Di saat Alvan dan Rusya berantem karena olokan Rusya, tiba-tiba dengan spontan Septi pun berdiri dari tempat duduknya dan berjalan menuju ke pintu keluar busway. Melihat Septi yang berdiri secara tiba-tiba dan berjalan menuju ke pintu keluar busway. Sontak kami pun kaget.

"Kamu kenapa, Sep?" ucap Alvan yang kaget melihat Septi yang sudah di depan pintu keluar busway seraya memandang ke arahnya Rusya.

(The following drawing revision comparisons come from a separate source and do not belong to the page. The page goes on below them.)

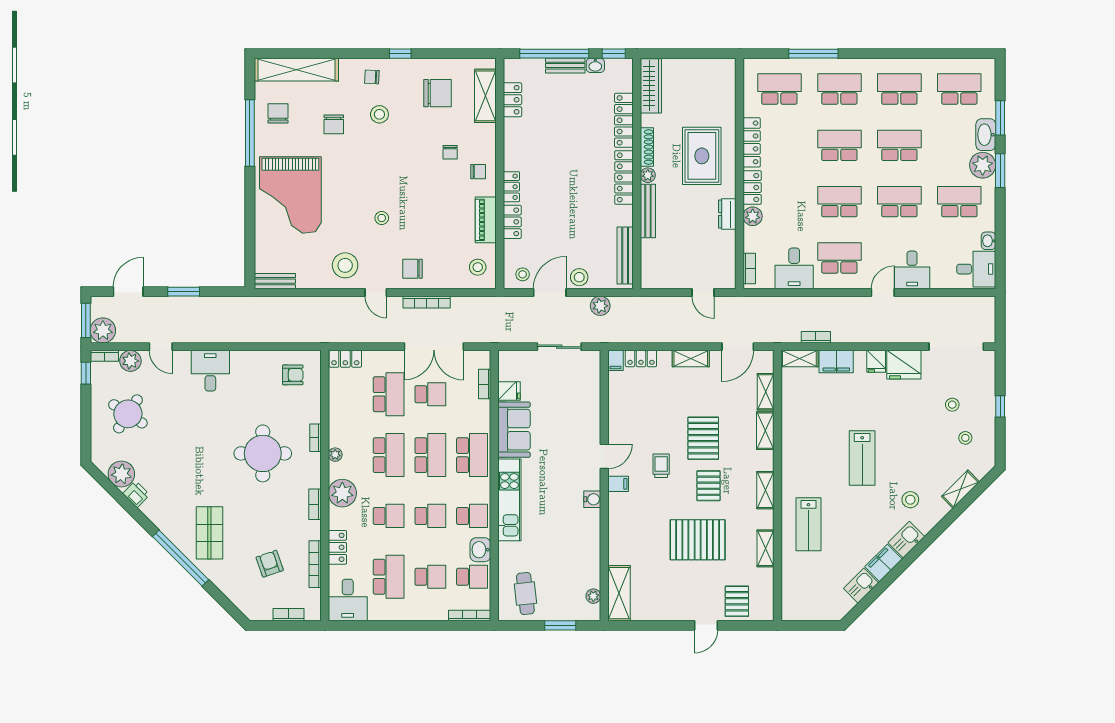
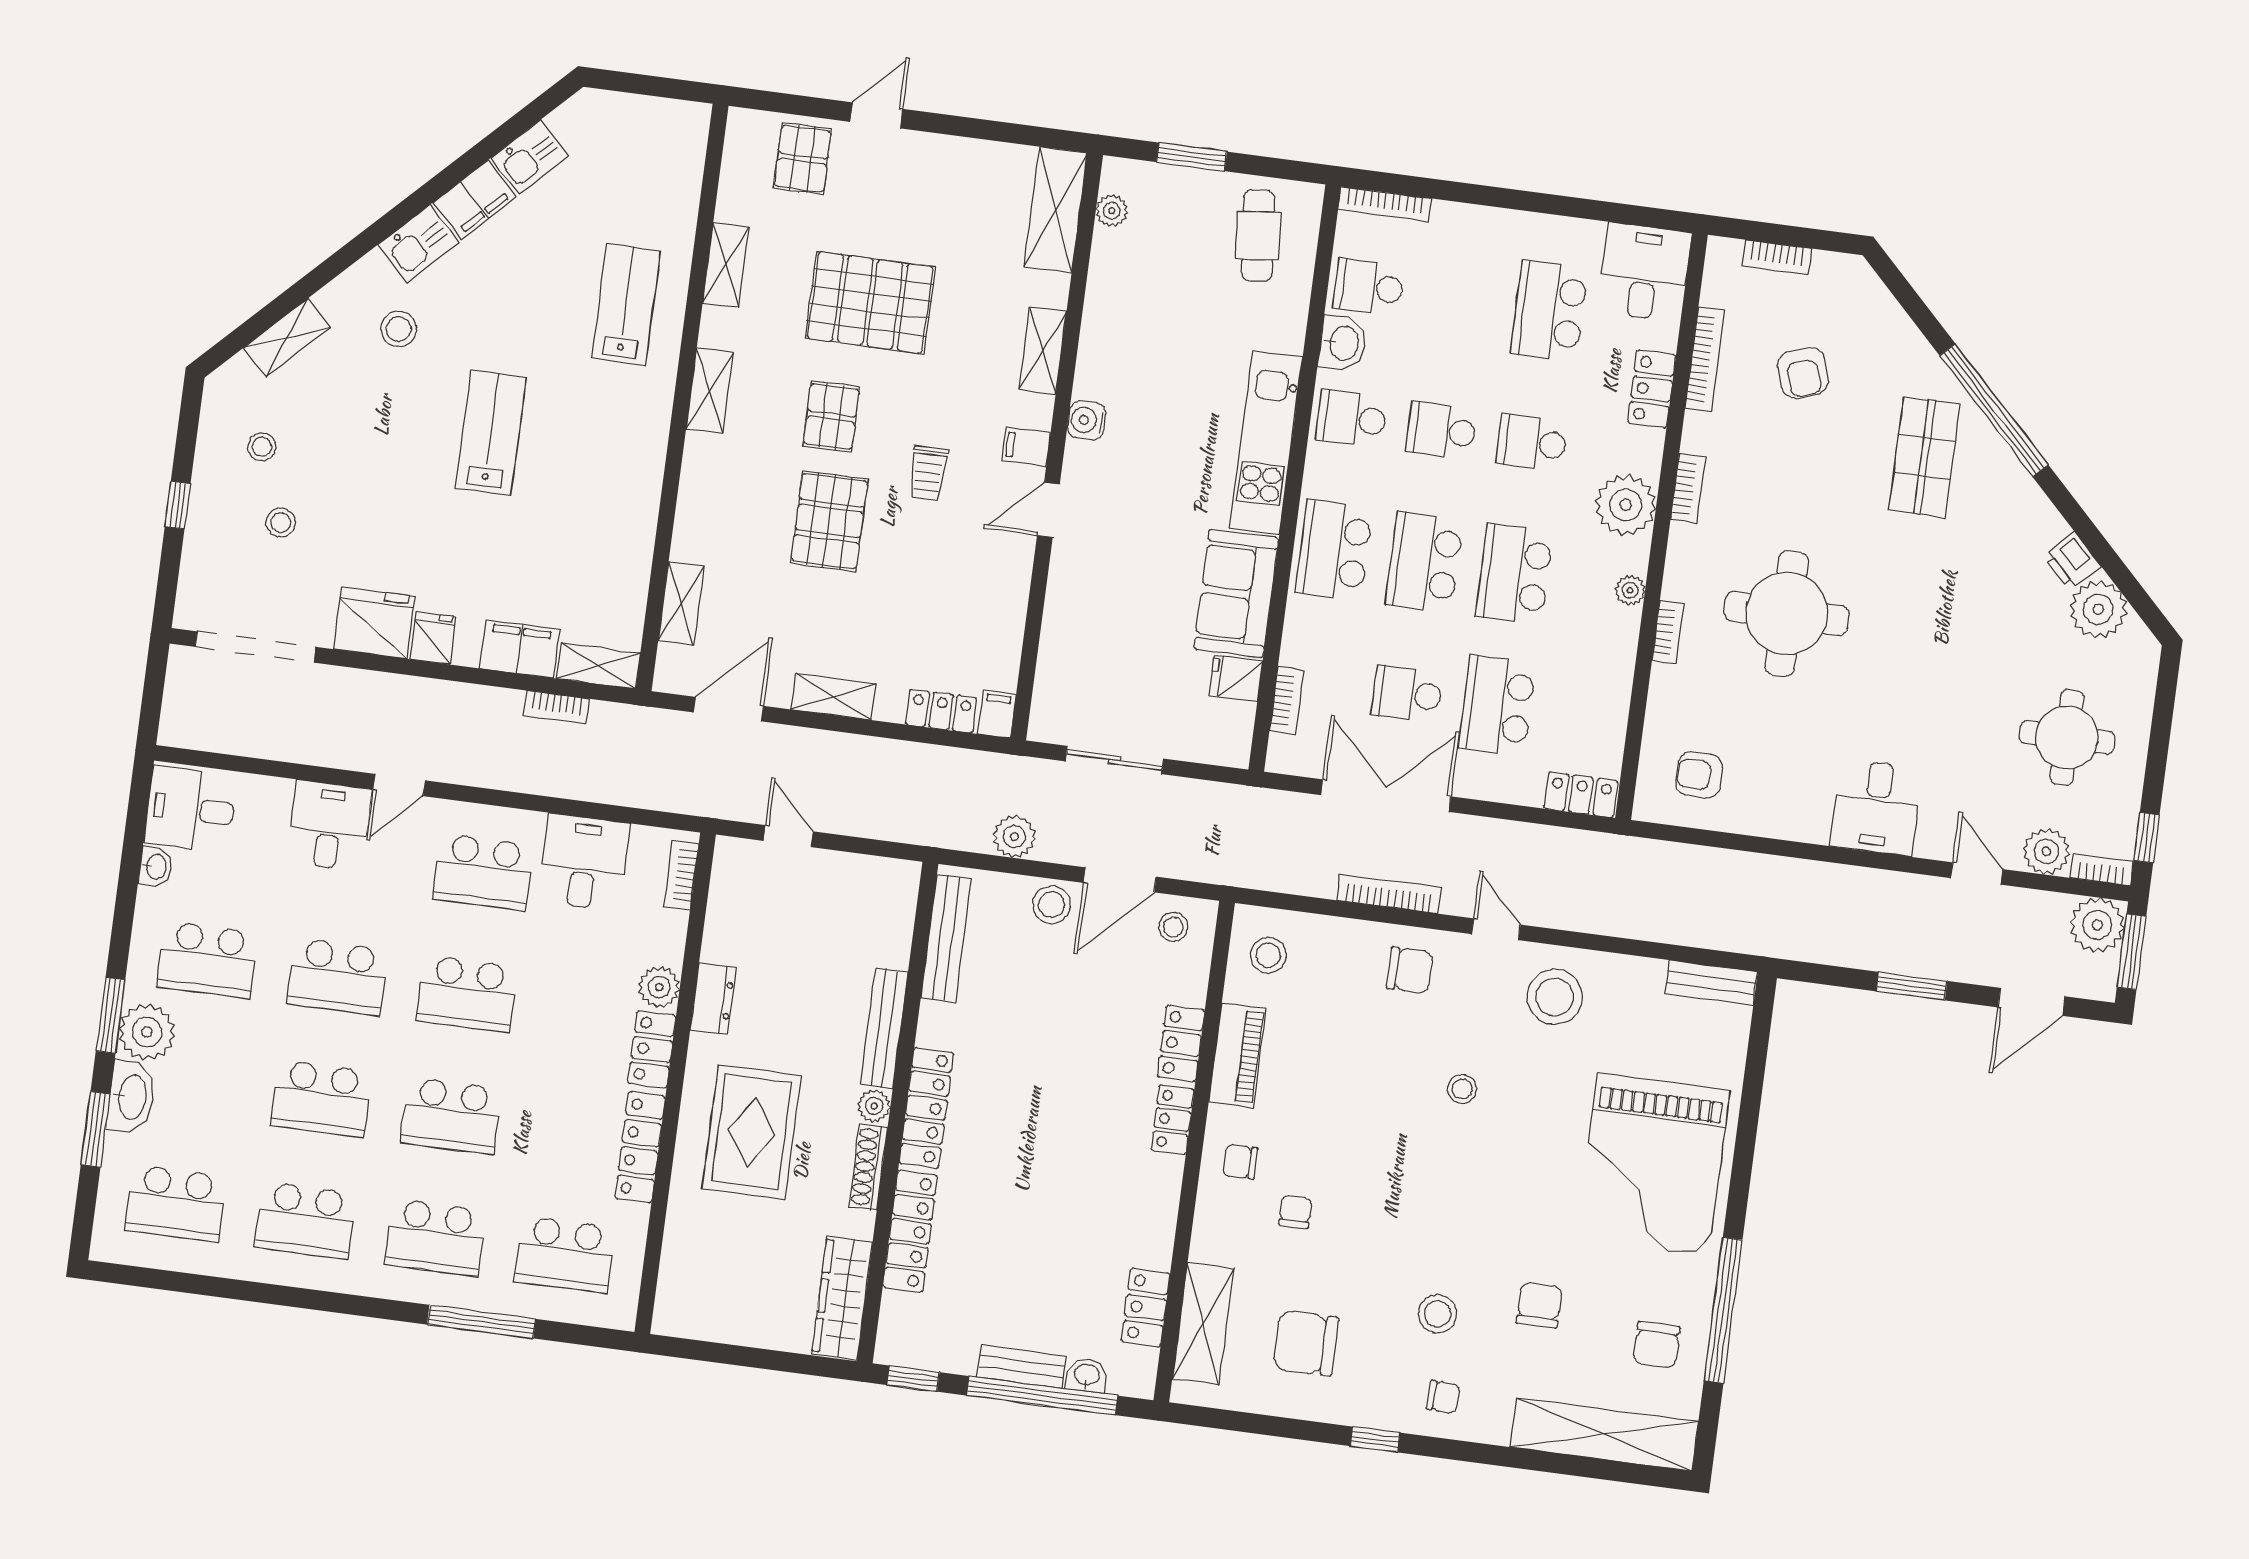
washbasin: (595, 65) -> (1087, 1375), moved
grand piano: (290, 195) -> (1653, 1165), turned 180
round table: (128, 414) -> (2067, 737), turned -33
shelving: (765, 431) -> (1043, 351), moved
school desk: (430, 577) -> (1459, 299), removed

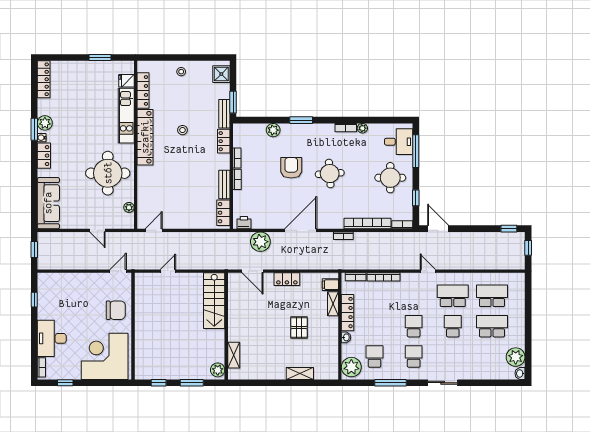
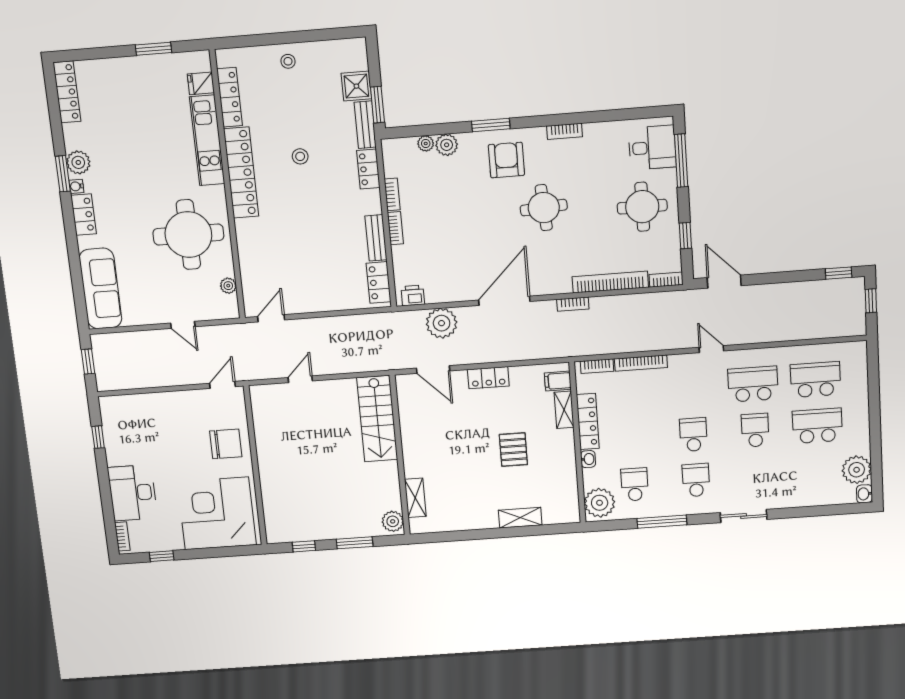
shower: (221, 74) -> (356, 86), moved
plant: (362, 128) -> (426, 143), moved
armchair: (291, 168) -> (506, 160), moved

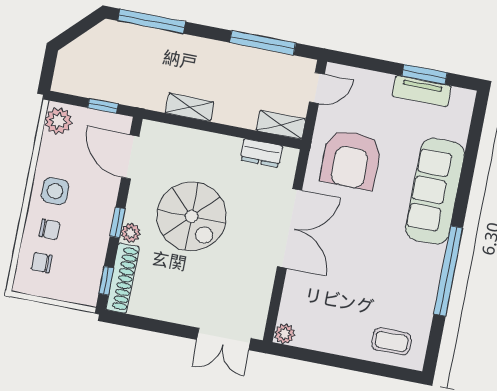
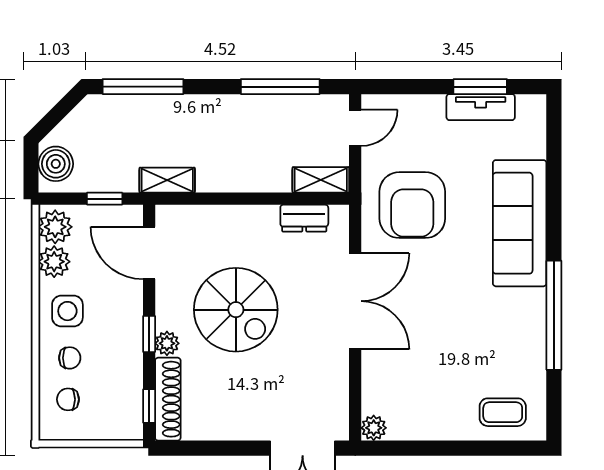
boiler: (69, 70) -> (56, 164), added
shelving: (190, 107) -> (167, 180), moved
plant: (52, 149) -> (54, 262), added

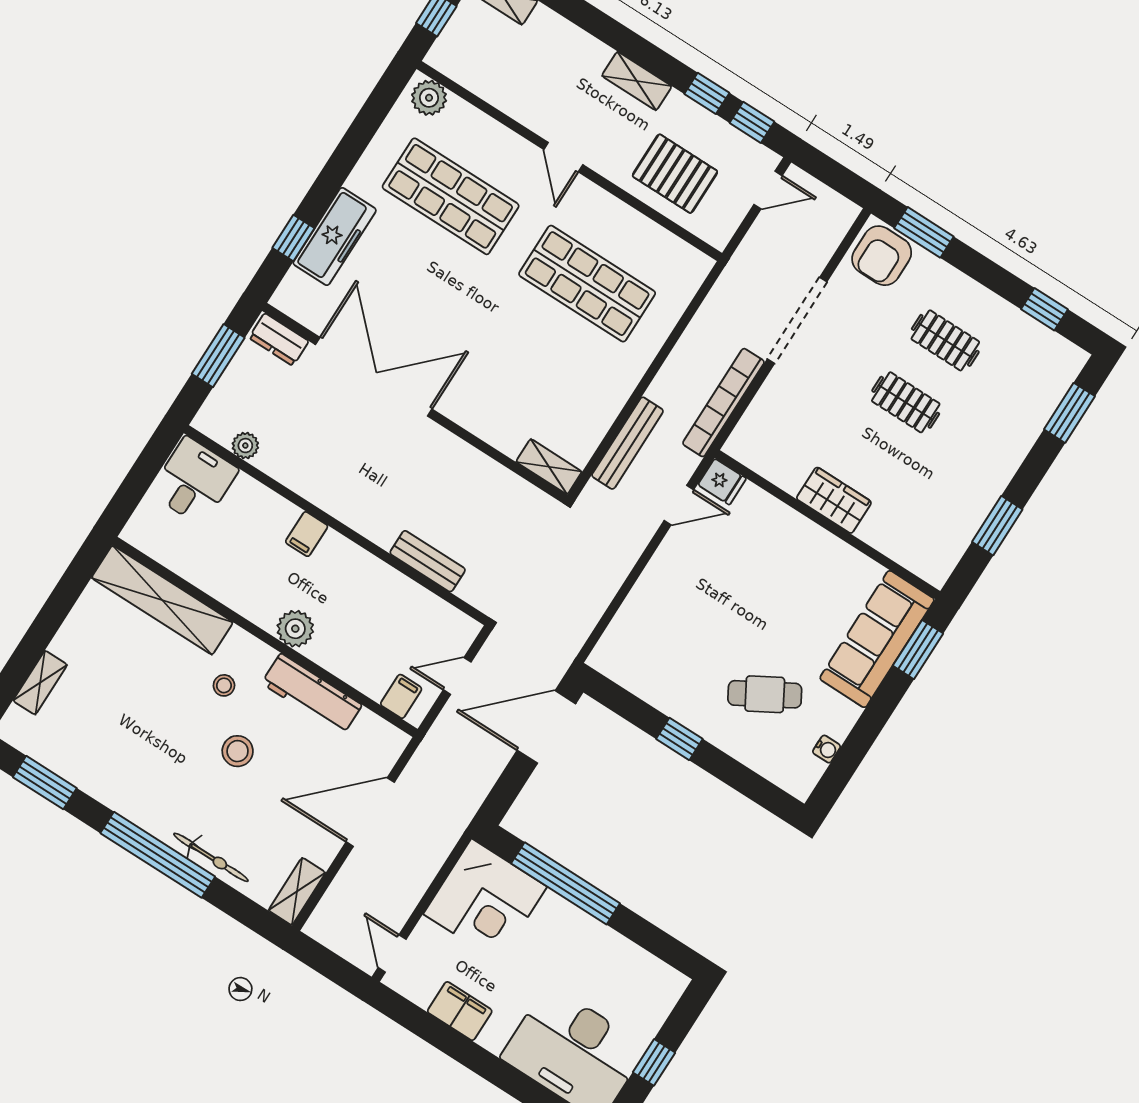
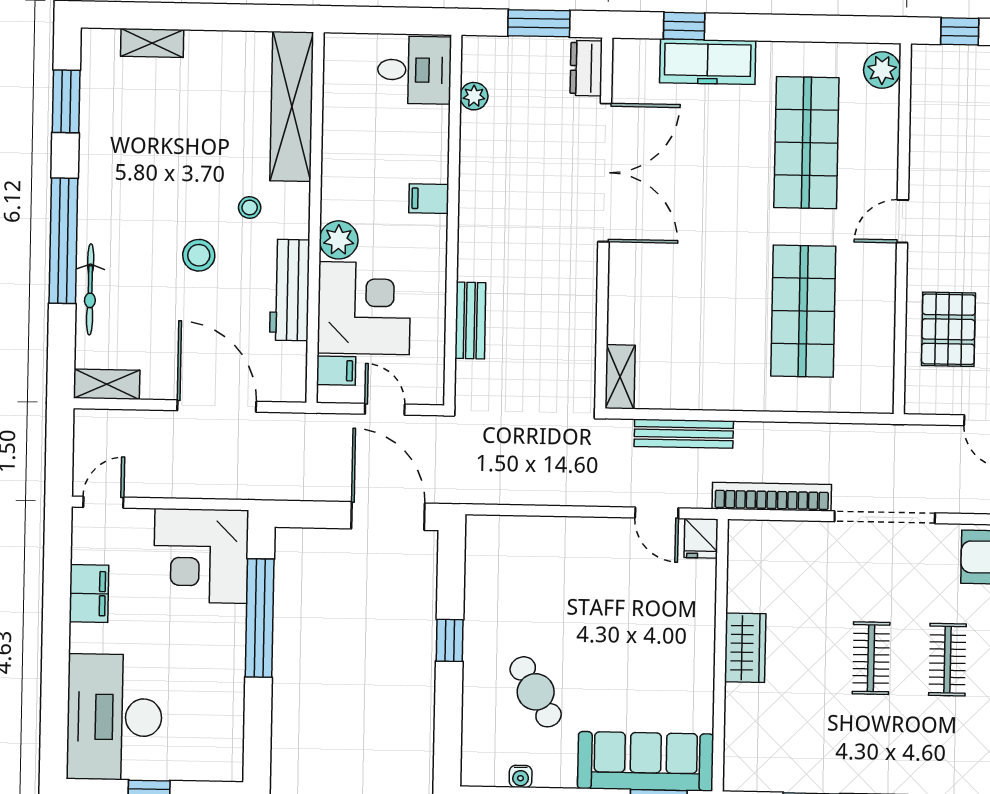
corner desk: (364, 642) -> (364, 308), added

"Udah mau turun?" tanya Rusya kepada Septi.

"...." Aku hanya terdiam dan melihat tindakan Septi.

"Em... aku mau beli bahan-bahan untuk dimasak. Soalnya, ibuku memintaku untuk beli di pasar langganan gitu..." ucap Septi dengan tersenyum, untuk menutupi perasaan sedihnya.

"Oh, begitu. Oke deh, hati-hati ya, Sep!" ucap Rusya seraya melambaikan tangannya.

"Hati-hati ya, Sep!" ucap Alvan kepada Septi.

"Iya." Ucap Septi yang tersenyum untuk menutupi perasaan sedihnya.

"...." Aku hanya terdiam dan simpati karena perasaan sedihnya.

Setelah Septi turun dari busway, untuk membeli bahan makanan. Akhirnya, busway kami pun pergi meninggalkan dirinya.